• _Directions for this task_
Express the lines of the records below as a JSON list of strings, one string per line and with blank lines omitted, running from the line that contains "1939 - SEGUNDA DIVISION" up to and including the line that contains "1951 - PRIMERA B".

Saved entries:
=== Begin Enclosure ===

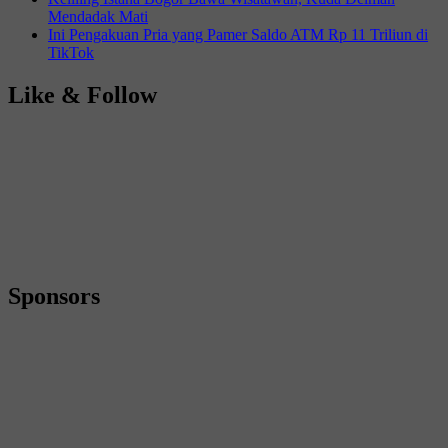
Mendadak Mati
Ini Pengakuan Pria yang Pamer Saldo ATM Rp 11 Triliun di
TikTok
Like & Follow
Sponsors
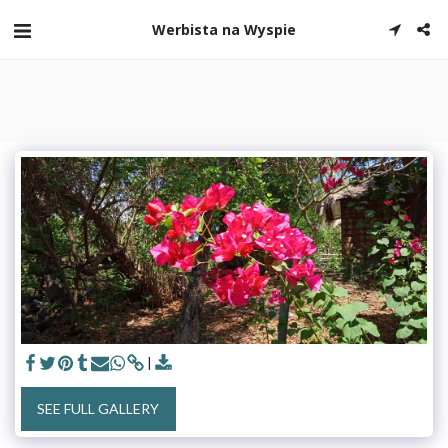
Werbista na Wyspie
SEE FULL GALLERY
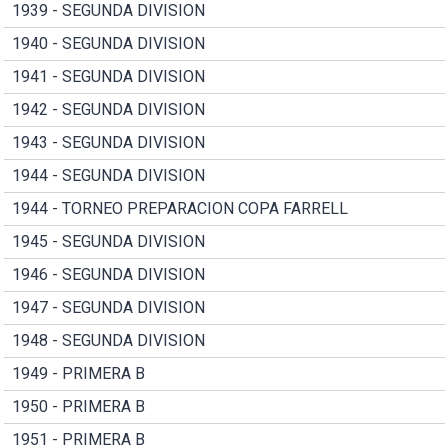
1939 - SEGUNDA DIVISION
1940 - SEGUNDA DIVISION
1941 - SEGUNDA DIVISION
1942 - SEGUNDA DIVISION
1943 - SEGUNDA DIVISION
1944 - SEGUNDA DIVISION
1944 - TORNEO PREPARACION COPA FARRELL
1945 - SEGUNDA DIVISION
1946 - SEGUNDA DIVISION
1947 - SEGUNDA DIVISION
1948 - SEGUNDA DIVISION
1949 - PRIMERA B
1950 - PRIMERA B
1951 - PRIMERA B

=== End Enclosure ===
=== Begin Enclosure ===

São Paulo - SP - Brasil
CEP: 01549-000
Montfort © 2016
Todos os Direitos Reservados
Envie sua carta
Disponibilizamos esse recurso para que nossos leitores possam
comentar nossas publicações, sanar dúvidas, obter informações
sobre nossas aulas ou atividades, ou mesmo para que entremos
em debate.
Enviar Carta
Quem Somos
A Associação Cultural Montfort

=== End Enclosure ===

• _Task output_
[
  "1939 - SEGUNDA DIVISION",
  "1940 - SEGUNDA DIVISION",
  "1941 - SEGUNDA DIVISION",
  "1942 - SEGUNDA DIVISION",
  "1943 - SEGUNDA DIVISION",
  "1944 - SEGUNDA DIVISION",
  "1944 - TORNEO PREPARACION COPA FARRELL",
  "1945 - SEGUNDA DIVISION",
  "1946 - SEGUNDA DIVISION",
  "1947 - SEGUNDA DIVISION",
  "1948 - SEGUNDA DIVISION",
  "1949 - PRIMERA B",
  "1950 - PRIMERA B",
  "1951 - PRIMERA B"
]